> _REQUIREMENT_
What's needed: every entry, printed exactly, minus the images.

> _INPUT RECORDS_

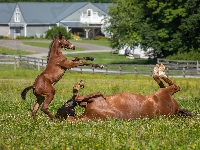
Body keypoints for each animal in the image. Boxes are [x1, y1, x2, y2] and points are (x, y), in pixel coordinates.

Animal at [55, 63, 193, 121]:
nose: (68, 103)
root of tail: (177, 111)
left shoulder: (94, 98)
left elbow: (77, 97)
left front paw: (78, 87)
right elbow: (77, 97)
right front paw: (78, 87)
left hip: (161, 92)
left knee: (170, 85)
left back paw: (158, 69)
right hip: (161, 93)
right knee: (172, 86)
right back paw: (159, 70)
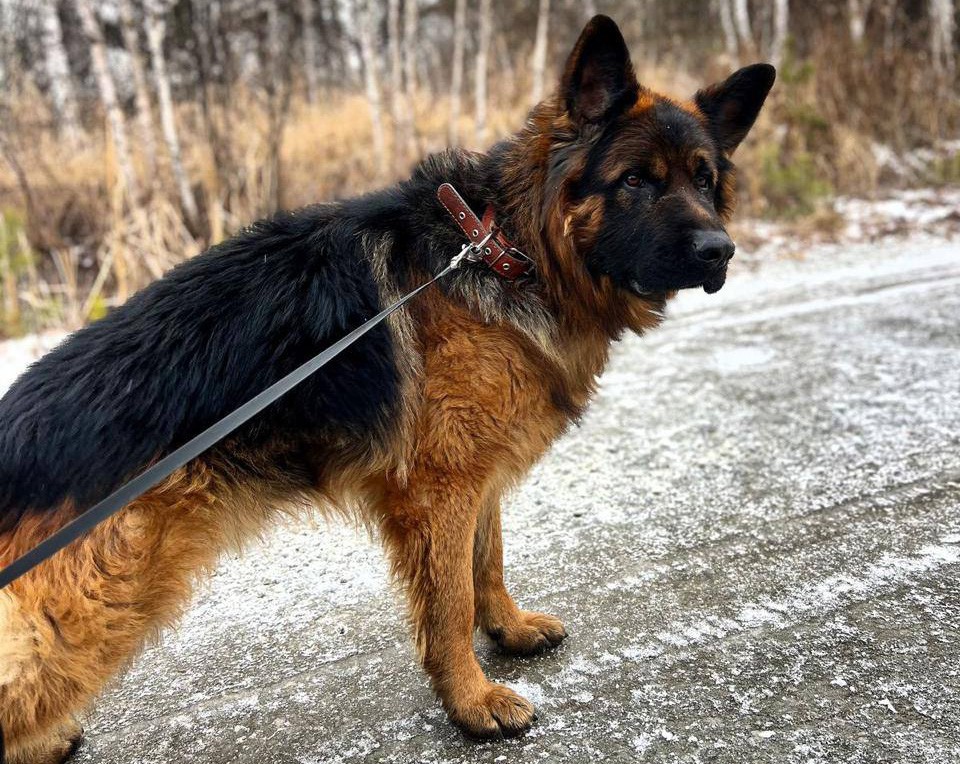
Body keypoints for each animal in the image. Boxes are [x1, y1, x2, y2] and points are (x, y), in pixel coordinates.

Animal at [0, 15, 774, 761]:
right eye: (636, 180)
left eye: (705, 181)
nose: (720, 251)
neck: (507, 252)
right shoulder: (441, 489)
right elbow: (451, 601)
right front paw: (470, 701)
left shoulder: (475, 478)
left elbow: (487, 563)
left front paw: (508, 629)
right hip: (85, 618)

> _FINISHED EXERCISE_
Body keypoints for each animal in the image. Boxes are [x1, y1, x2, y2] and points are (x, y), in pixel coordinates.

Animal at [55, 63, 193, 121]:
nose: (68, 103)
root of tail: (177, 111)
left shoulder: (94, 98)
left elbow: (77, 97)
left front paw: (78, 87)
right elbow: (77, 97)
right front paw: (78, 87)
left hip: (161, 92)
left knee: (170, 85)
left back paw: (158, 69)
right hip: (161, 93)
right knee: (172, 86)
right back paw: (159, 70)
Body keypoints for each animal in the image. Boxes are [x1, y1, x2, y2] and points are (x, y), in pixel coordinates.

Animal at [0, 15, 774, 761]:
right eye: (636, 180)
left eye: (705, 181)
nose: (720, 251)
neck: (507, 252)
right shoulder: (441, 489)
right elbow: (451, 601)
right front paw: (470, 701)
left shoulder: (475, 478)
left elbow: (487, 563)
left front paw: (508, 629)
right hip: (85, 618)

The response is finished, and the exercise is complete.